|Celestica Upbeat On Deal Despite Lucent's Problems |
Updated: Tuesday, July 24, 2001 11:54 AM ET
TORONTO (Dow Jones)--Ongoing troubles at Lucent Technologies Inc. (LU, news, msgs) appeared to dampen the enthusiasm of most of the analysts participating in a conference call Tuesday about Celestica Inc.'s (CLS, news, msgs) purchase of some Lucent facilities.
As reported, Celestica, an electronics manufacturing services company, confirmed that it will enter a manufacturing agreement with Lucent worth up to $10 billion in revenue over five years. As part of the deal, Celestica will pay between $550 million and $650 million for Lucent's plants in Oklahoma City and Columbus, Ohio.
The transaction follows reports that Flextronics International Ltd. (FLEX, news, msgs) walked away from a deal for the same plants.
The market's response was also less than jubilant. In Toronto Tuesday, Celestica is off 44 Canadian cents to C$68.88 on about 266,000 shares. Lucent, which missed analysts' third-quarter expectations by a wide margin, announced 20,000 more job cuts and declined to give guidance for the next quarter, is down 17% in New York.
But Celestica executives assured analysts that the purchase, with a "premier telecom," was positive for the company.
Eugene Polistuk, chairman and chief executive of Celestica Inc. (CLS, news, msgs), boasted that the transaction was the largest the company has announced to date, adding that it will result in the expansion of its "already proven partnership" with Lucent Technologies Inc. (LU, news, msgs).
"The size and scope of this transaction recognizes the track record and trust that has been built up between the two companies," Polistuk told analysts.
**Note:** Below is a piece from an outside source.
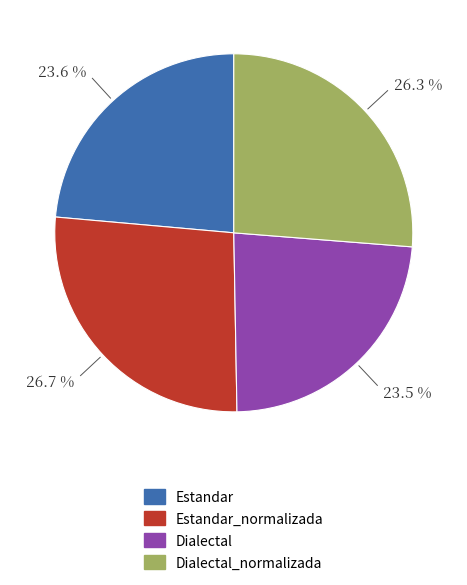

To the nearest percent, what is the average slice percentage?

25%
He said that Celestica will also benefit from an expansion of its communications portfolio, while also comfortably meeting financial criteria for acquisitions.
The deal, to close in the third quarter, will be increase cash earnings "well within" 12 months, he said.
The company also applauded its partner's attempts to reorganize its business over the last several months. "Lucent has made considerable progress in their restructuring activities, and this EMS model will clearly play an important role for them as they progress into the future," Celestica said.
Polistuk added that this transaction is flexible, for it doesn't preclude Celestica from doing more business with Lucent - or any other original equipment manufacturer - in the future. Further, production from other OEMs can move into these locations "over time."
To give Lucent the "most competitive cost" in the marketplace, much of the manufacturing will be moved to existing Celestica locations around the world, with the "high-complexity, high-skill intensive activities" remaining at those plants.
The headcount at the facilities will be "south of half" the current number, Celestica said, adding that the majority of the difference will end up at facilities in the company's network.
While the union for Lucent's workers is "fully briefed and on board," it has yet to ratify the deal. Celestica declined to comment on when the pact would receive union ratification.
Executives, who received the congratulations of three analysts, defended both the acquisition and Lucent, saying it gives Celestica a broader base of expertise while allowing it to expand its relationship with a dominant player.
"I know there's some baggage associated with some of the restructuring (Lucent's) going through, but we've worked with them for over three years, so we have a pretty good insight of where they're going and where they've come from, and we feel this is a good add to our portfolio," Polistuk said.